Purtroppo non consulto come dovrei la casella Pec della Farmacia. La settimana scorsa dopo diversi mesi di omesso controllo ho scoperto che l’Agenzia delle Entrate aveva notificato, proprio alla Casella Pec, varie cartelle esattoriali che ovviamente non ho pagato e la settimana scorsa ha disposto il fermo amministrativo della vettura aziendale. Cosa posso fare?
Le (fin troppo…) numerose occasioni in cui abbiamo raccomandato – illustrandone ampiamente le ragioni – il controllo quotidiano della casella pec [che, ribadiamo ancora una volta, è il domicilio digitale della farmacia] miravano a ridurre ai minimi termini il rischio di ricevere sulla pec, senza venirne a conoscenza appunto per la mancata sua consultazione, avvisi di accertamento o cartelle esattoriali, e con le conseguenze che Lei ha descritto.
Per di più, e anche questo è bene ricordarlo ancora, dal 1° marzo 2023 gli atti giudiziari indirizzati alle imprese, professionisti e pubbliche amministrazioni devono obbligatoriamente essere notificati proprio al domicilio digitale.
Venendo ora al quesito, le c.d. “ganasce fiscali” sintetizzano plasticamente la procedura cautelare utilizzata dall’Agente della Riscossione per proteggere il credito erariale maturato nei confronti di un contribuente moroso.
Qui siamo dunque in presenza di un fermo amministrativo che implica direttamente lo stop alla circolazione del veicolo intestato al debitore [qui la farmacia come tale] e oggetto delle “ganasce”.
Il fermo viene registrato presso il PRA (Pubblico Registro Automobilistico) e, fino a quando il debito non viene estinto, l’utilizzo del veicolo è naturalmente vietato, diversamente incappando in sanzioni amministrative.
A ogni buon conto, ai sensi del secondo comma dell’art. 86 del D.P.R. 29 settembre 1973, n. 602*, il fermo amministrativo non può essere iscritto a carico dei beni [veicoli] strumentali all’esercizio dell’impresa.

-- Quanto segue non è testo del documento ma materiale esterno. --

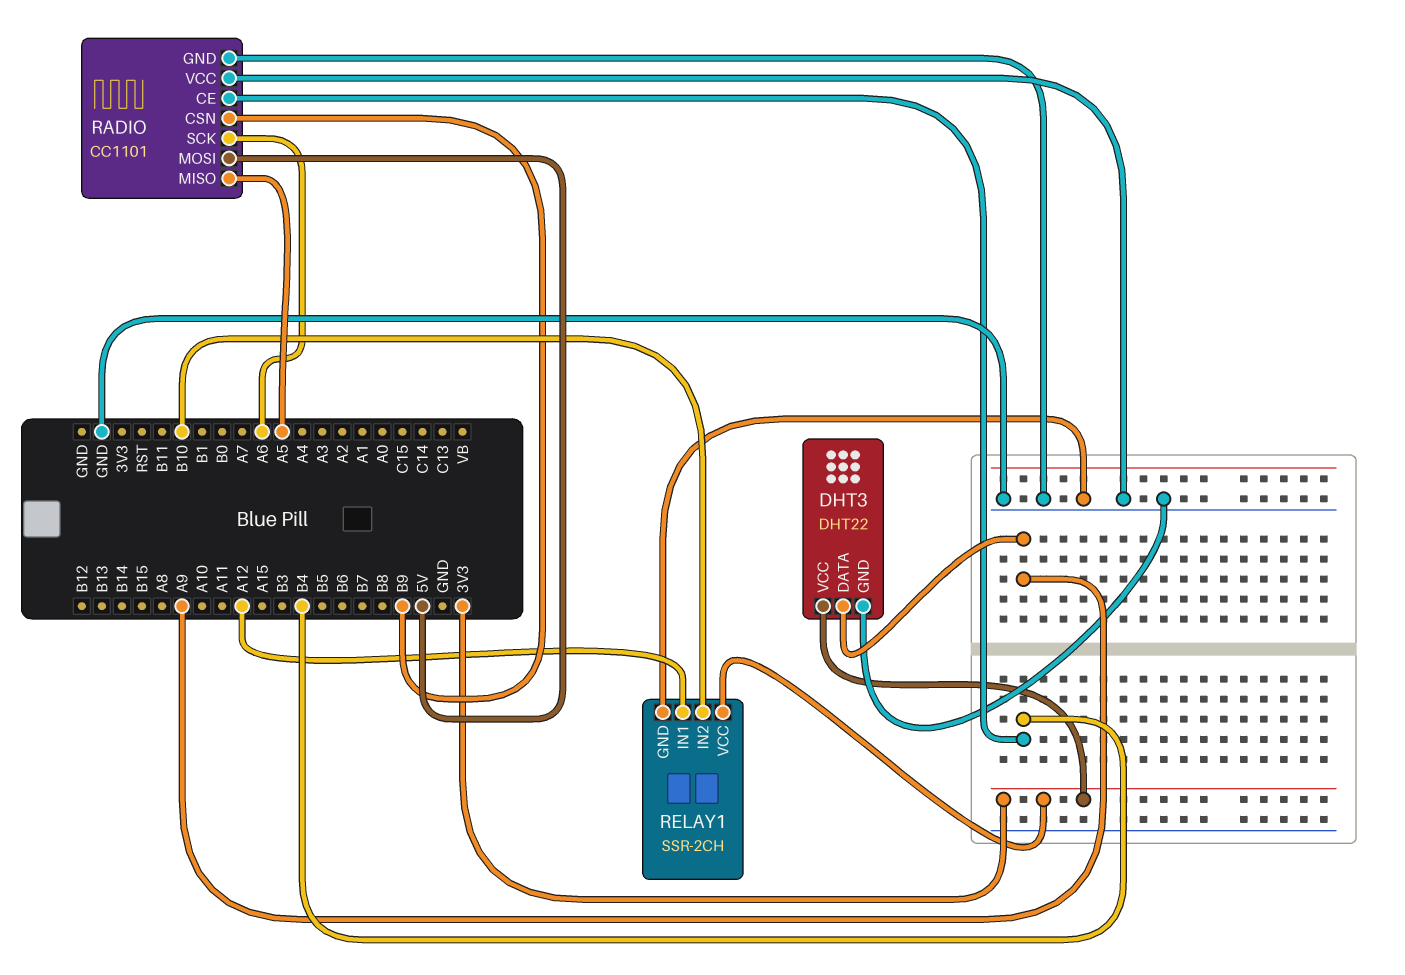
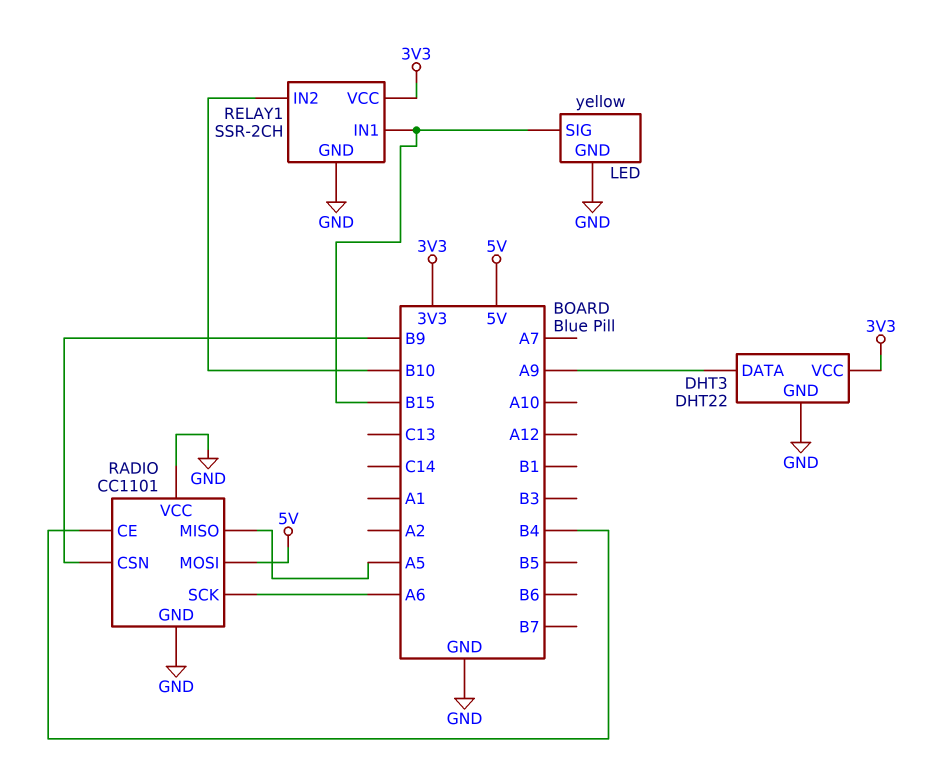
LED: none -> yellow
LED pin GND: none -> GND
LED pin SIG: none -> B15
RELAY1 pin IN1: A12 -> B15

*L’art. 86 dispone al comma 2 che: “la procedura di iscrizione del fermo di beni mobili registrati è avviata dall’agente della riscossione con la notifica al debitore o ai coobbligati iscritti nei pubblici registri di una comunicazione preventiva contenente l’avviso che, in mancanza del pagamento delle somme dovute entro il termine di trenta giorni sarà eseguito il fermo, senza necessità di ulteriore comunicazione, salvo che il debitore o i coobbligati nel predetto termine dimostrino all’agente della riscossione che il bene mobile è strumentale all’attività d’impresa”.
Il provvedimento assunto dal concessionario della riscossione in violazione del citato precetto normativo può essere annullato impugnando l’atto innanzi al giudice compente [il giudice di pace, la Commissione tributaria oppure il tribunale ordinario della sezione Lavoro, secondo che il fermo amministrativo sia causato dal mancato pagamento di multe stradali, tributi o contributi previdenziali o assistenziali].
Il contribuente dovrà fornire la prova della strumentalità dell’autovettura anche [ma, forse, non solo] con la produzione del registro dei beni ammortizzabili.
Definita positivamente la procedura giudiziale, o dopo aver eseguito il pagamento del dovuto, suggeriamo di verificare l’avvenuta cancellazione del fermo utilizzando l’apposito servizio disponibile sul sito ACI.
Per accedervi, sarà necessario autenticarsi tramite SPID o altri sistemi di autenticazione [CIE o CNS] e inserire la targa e la tipologia del veicolo, unitamente al codice fiscale del proprietario, così da poter verificare nel concreto se il veicolo risulti davvero ancora sottoposto a fermo.
Infine, ancora una nota sulle sanzioni cui può essere assoggettato chi sia sorpreso al volante di un’auto durante il periodo di fermo: la sanzione, come detto, è amministrativa e varia da euro 1.984 a 7.937, ma – oltre a quella pecuniaria – può essere applicata anche la misura accessoria della confisca del veicolo e revoca della patente.